President Omar Al-Bashir of Sudan, receiving the credentials of Ethiopia’s newly appointed Ambassador Abadi Zemo, said the Sudan government understood the mutual benefits that the Great Ethiopian Renaissance Dam project could offer Ethiopia and Sudan. He said he would extend the necessary support to ensure the massive hydro-power project would be successfully completed. Last year, when Prime Minister Meles laid the corner stone of the Renaissance Dam, he pointed out that the Dam would significantly reduce the problems of silt and sediment that consistently affect dams on the Abay (the Blue Nile) in both Egypt and Sudan. These have been a particularly acute problem at Sudan’s Rosseiries dam producing a substantial reduction in output. Equally, when the Renaissance Dam becomes operational, communities all along the riverbanks and surrounding areas, particularly in Sudan, will be permanently relieved from centuries of flooding. In addition, Sudan and Egypt will have the opportunity to obtain increased power supplies at competitive prices. The Renaissance Dam will also increase the amount of water resources available, reducing the wastage from evaporation which has been another serious problem for the downstream countries. The Dam will in fact ensure a steady year-round flow from the Nile. This, in turn, should have the potential to amicably resolve the differences which currently exist among riparian states over the issue of equitable utilization of the resource of the Nile waters.
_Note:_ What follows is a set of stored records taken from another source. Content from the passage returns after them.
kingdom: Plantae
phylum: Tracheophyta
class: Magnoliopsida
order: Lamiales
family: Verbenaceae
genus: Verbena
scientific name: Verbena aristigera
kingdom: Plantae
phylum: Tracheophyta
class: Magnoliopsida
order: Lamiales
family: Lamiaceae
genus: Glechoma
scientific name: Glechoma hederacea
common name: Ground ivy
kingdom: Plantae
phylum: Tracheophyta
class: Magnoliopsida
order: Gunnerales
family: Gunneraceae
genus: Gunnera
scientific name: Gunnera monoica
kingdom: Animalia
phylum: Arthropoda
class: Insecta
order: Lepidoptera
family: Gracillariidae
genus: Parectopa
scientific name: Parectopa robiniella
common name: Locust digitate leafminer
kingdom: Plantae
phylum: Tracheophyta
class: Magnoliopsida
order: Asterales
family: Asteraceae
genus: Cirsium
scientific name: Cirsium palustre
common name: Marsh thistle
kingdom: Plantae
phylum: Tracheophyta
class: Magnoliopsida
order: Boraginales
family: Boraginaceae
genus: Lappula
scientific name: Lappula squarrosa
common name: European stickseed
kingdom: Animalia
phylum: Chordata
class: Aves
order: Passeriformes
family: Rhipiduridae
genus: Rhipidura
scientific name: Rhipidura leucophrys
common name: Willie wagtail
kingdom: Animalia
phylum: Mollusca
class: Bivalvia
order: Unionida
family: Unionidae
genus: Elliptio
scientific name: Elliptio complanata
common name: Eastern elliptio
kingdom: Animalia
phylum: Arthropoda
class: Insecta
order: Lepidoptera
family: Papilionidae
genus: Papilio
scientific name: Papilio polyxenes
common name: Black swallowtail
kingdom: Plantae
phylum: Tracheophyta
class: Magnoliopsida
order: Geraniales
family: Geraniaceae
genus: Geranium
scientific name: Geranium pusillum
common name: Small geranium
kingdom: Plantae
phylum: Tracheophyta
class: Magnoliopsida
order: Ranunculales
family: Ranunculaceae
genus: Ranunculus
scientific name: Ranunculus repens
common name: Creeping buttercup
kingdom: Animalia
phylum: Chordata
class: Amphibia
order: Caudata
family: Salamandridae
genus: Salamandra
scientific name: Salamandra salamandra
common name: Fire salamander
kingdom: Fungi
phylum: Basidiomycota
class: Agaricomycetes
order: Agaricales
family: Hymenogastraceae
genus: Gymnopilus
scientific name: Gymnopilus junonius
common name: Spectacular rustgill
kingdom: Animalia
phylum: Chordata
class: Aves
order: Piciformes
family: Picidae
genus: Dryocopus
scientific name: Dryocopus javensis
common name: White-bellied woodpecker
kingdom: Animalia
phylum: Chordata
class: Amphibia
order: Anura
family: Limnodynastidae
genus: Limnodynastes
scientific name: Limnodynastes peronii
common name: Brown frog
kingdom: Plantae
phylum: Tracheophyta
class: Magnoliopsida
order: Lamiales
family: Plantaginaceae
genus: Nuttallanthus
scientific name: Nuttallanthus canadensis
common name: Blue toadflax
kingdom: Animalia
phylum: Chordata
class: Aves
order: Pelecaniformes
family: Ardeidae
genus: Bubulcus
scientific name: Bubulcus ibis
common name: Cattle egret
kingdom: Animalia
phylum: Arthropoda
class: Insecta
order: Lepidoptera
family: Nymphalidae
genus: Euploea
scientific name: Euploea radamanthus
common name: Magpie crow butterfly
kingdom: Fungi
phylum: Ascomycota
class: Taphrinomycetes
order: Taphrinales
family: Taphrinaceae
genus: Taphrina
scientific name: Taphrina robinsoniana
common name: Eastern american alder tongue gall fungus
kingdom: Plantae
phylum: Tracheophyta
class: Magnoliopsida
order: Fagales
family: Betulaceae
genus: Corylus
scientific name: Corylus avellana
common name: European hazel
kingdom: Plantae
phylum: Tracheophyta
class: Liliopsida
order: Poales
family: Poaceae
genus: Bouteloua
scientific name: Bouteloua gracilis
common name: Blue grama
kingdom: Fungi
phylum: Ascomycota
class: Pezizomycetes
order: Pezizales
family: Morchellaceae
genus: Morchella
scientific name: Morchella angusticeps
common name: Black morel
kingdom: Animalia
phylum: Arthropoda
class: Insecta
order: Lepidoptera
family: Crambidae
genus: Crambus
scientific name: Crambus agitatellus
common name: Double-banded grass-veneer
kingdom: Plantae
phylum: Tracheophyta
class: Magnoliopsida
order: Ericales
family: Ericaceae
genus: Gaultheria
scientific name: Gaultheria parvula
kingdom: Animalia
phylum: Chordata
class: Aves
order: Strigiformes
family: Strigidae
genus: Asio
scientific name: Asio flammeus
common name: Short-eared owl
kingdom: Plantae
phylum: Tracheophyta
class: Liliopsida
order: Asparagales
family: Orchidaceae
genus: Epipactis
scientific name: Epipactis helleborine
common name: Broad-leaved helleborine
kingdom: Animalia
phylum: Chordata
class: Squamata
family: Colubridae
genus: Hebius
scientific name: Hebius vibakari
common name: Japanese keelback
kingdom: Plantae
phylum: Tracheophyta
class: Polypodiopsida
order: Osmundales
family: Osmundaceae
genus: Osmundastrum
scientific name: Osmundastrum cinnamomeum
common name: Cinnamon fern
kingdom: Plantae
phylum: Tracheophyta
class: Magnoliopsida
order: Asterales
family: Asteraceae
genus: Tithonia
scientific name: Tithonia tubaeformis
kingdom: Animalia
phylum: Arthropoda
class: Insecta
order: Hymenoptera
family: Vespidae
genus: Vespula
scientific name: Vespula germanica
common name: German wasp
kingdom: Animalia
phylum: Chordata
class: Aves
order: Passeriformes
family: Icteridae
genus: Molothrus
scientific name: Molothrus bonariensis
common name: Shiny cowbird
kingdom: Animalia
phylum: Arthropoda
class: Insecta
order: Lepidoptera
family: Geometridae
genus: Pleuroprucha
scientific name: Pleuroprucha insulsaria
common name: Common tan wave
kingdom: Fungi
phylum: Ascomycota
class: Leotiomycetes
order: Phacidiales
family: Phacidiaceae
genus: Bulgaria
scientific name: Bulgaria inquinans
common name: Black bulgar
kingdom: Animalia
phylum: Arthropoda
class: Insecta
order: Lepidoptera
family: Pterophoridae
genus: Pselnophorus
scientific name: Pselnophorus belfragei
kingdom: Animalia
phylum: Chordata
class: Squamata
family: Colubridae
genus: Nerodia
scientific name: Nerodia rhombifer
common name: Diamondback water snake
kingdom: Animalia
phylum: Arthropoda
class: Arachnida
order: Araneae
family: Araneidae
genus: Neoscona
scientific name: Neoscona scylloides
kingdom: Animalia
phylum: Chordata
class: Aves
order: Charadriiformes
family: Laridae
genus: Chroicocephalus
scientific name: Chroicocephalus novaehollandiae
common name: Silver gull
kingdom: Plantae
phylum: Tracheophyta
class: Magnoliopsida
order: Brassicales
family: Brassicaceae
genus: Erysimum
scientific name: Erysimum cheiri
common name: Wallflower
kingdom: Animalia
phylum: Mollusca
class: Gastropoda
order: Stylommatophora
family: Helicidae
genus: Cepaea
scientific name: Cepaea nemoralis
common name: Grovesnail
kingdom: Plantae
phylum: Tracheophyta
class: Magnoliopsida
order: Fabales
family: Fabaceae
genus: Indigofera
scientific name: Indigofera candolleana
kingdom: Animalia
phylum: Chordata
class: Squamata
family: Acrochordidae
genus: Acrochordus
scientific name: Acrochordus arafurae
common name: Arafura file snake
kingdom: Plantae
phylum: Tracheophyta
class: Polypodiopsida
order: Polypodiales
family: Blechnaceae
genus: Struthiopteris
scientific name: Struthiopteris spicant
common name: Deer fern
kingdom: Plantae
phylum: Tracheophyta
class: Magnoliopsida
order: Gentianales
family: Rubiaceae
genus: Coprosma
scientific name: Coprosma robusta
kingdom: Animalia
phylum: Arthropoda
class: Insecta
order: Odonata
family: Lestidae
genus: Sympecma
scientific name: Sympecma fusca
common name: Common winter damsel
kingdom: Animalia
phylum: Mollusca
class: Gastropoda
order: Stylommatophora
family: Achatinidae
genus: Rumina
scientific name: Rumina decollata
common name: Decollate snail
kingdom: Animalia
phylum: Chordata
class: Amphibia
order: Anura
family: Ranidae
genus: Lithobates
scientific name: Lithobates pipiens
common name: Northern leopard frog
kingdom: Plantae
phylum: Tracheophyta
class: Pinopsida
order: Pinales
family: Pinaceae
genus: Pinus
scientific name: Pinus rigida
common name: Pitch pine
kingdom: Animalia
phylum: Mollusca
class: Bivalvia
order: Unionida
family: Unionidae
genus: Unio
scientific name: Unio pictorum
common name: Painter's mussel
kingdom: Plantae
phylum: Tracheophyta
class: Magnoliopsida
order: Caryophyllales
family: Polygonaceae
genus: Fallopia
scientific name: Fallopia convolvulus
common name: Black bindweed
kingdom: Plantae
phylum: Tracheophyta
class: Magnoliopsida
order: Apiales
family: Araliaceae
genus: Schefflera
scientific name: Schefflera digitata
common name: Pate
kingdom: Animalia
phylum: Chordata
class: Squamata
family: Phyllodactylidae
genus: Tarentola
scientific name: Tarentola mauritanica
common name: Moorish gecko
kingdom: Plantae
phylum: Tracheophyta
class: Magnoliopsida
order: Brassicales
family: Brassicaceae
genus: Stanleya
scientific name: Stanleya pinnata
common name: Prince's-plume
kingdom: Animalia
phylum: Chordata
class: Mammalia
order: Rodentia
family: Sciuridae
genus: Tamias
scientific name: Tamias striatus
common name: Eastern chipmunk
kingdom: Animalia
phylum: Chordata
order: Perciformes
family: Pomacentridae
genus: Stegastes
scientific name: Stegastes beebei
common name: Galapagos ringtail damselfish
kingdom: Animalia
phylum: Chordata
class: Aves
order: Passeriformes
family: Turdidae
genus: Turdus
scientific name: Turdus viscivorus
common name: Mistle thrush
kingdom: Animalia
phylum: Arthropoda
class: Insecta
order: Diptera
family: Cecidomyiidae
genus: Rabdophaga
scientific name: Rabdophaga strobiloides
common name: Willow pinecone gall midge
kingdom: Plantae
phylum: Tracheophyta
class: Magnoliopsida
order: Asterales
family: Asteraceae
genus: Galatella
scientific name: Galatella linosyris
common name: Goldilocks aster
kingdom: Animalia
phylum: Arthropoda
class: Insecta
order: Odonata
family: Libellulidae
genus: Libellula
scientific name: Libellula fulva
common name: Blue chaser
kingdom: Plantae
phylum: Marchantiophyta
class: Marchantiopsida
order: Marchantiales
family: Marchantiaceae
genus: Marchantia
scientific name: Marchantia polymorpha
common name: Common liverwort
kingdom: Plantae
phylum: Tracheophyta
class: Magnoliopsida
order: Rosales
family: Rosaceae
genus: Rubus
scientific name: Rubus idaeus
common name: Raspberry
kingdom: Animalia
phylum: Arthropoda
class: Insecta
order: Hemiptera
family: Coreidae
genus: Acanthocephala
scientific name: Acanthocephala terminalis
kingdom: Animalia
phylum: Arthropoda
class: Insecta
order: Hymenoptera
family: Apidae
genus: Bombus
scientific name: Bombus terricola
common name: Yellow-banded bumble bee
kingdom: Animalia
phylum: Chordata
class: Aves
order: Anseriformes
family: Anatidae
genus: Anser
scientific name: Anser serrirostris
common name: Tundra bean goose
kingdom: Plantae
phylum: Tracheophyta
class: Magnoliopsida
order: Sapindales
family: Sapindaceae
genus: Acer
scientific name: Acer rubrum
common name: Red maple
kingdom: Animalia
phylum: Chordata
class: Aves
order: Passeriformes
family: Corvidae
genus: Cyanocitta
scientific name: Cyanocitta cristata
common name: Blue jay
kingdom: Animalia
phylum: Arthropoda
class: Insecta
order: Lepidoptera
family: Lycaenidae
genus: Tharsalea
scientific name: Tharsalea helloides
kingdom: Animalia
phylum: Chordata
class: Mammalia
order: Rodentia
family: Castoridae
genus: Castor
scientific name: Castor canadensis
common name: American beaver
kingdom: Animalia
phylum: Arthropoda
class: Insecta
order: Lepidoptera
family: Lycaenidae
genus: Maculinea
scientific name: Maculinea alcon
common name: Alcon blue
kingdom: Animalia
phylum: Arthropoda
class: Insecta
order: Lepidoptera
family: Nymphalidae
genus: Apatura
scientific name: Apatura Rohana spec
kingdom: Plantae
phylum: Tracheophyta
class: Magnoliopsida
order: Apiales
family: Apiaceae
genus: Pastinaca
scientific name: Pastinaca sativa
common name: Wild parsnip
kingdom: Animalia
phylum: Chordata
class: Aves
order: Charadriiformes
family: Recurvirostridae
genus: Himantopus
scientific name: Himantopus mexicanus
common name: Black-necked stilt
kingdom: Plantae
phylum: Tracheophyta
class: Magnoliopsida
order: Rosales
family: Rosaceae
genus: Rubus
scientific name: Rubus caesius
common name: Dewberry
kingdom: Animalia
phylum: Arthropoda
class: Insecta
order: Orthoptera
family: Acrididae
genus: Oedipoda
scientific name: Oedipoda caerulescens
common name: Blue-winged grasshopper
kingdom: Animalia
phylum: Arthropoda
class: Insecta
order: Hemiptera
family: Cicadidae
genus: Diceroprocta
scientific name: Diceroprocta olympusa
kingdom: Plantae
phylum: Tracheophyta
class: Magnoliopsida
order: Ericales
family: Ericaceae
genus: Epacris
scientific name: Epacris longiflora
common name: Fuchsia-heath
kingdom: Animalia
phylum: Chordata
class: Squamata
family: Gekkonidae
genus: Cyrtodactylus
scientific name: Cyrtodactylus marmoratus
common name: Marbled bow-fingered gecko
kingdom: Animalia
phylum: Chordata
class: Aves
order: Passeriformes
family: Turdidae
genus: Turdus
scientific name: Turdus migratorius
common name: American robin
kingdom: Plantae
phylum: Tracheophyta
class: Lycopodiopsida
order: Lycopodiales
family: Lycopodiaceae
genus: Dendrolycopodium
This is how the Sudanese Minister of Water Resources, Professor Sief El Din Hamad Abdallah, also sees it. At a Forum organized by the Sudanese Bar Association in cooperation with the Ministry of Water Resources on Saturday 31st March to discuss the Cooperative Framework Agreement between the Nile Basin Countries and the impact of the independence of South Sudan, Professor Sief stressed that if even some dams were erected in Ethiopia without prior consultation in the end they all served Sudan’s interests, reducing the flow of mud that accompanies Nile waters, improving possibilities for river navigation and electricity production and helping control floods. Professor Sief noted that Sudan was now buying electricity from Ethiopia at greatly reduced prices.
He also emphasized that the water storage capacity of dams in Sudan will benefit from dams in Ethiopia. He noted that the accumulation of silt in downstream dams was a main concern for Sudan as well as Egypt. Indeed, he said Sudan spends about US$12 million to remove mud from the irrigation channels of the Gezira Scheme. The accumulation of silt at the Egyptian High Dam in Aswan had now reached 6 billion cubic meters. Some people even affirmed that the problem of the Nile Basin has nothing to do with any possible scarcity of water resources but rather the high evaporation of the water from source to outlet in the Mediterranean. This is no less than 85 percent of the total.
Professor Sief said that Ethiopian dams on the Nile, if constructed on the basis of mutual consultation and consideration would be beneficial for both parties. Indeed, in some cases, he said, Sudan might benefit more than Ethiopia as the quantities of silt would be drastically reduced bringing an end to the costly process of removing it from dam reservoirs. For example, after the building of a dam in Ethiopia, the Atbara river resources had increased by ten times. Professor Sief emphasized that one solution to the problem of resources was reducing evaporation. He cited the example of the 590 billion cubic meters of resources from the Equatorial Lakes Basin of which only 15 billion cubic meters reached the River Nile itself. Reasonable recovery of this lost quantity or of some of it at least, would make a big difference to the development of the Nile Basin countries and help resolve any disputes and disagreements.
Prime Minister Meles stressed last year that the Renaissance Dam would offer mutual beneficial opportunities to Sudan and to Egypt as well as Ethiopia. Indeed, he suggested, one might therefore expect these countries to be prepared to share the costs proportionally, with Sudan offering to cover 30 per cent and Egypt 20 per cent of the project. It now seems that some such commitment is being reflected in Sudan. Last year Sudan donated about 170 million birr worth of machinery to assist hydropower projects in Ethiopia. This commitment to assist development projects underway in Ethiopia underlines the maturity of the relationship between the two countries. It suggests that riparian countries have to begin to understand the fundamental principle underlying Ethiopia’s Nile policies: mutual benefit for all riparian countries. Ethiopia in fact is working to strengthen regional cooperation to serve the interests of Sudan, of Ethiopia and of Egypt. The Ethiopian Electric Power Corporation has now completed the transmission lines to make Sudan the second country to benefit from Ethiopia’s export of power. The 296 kilometre transmission link has a 230 kilovolt capacity and will start operations this year.
Today, the relationship between Ethiopia and Sudan demonstrates a significant degree of interdependence. It can be seen as an example for the Horn of Africa and indeed more widely. Understanding the huge potential in joint natural resource management and agricultural investment projects as well as in the free exchange of goods and services along the more than thousand kilometre-long border, means that both countries are working steadily to strengthen their relationship for their mutual benefit. There is no doubt that construction of the Great Ethiopian Renaissance Dam will further strengthen this relationship.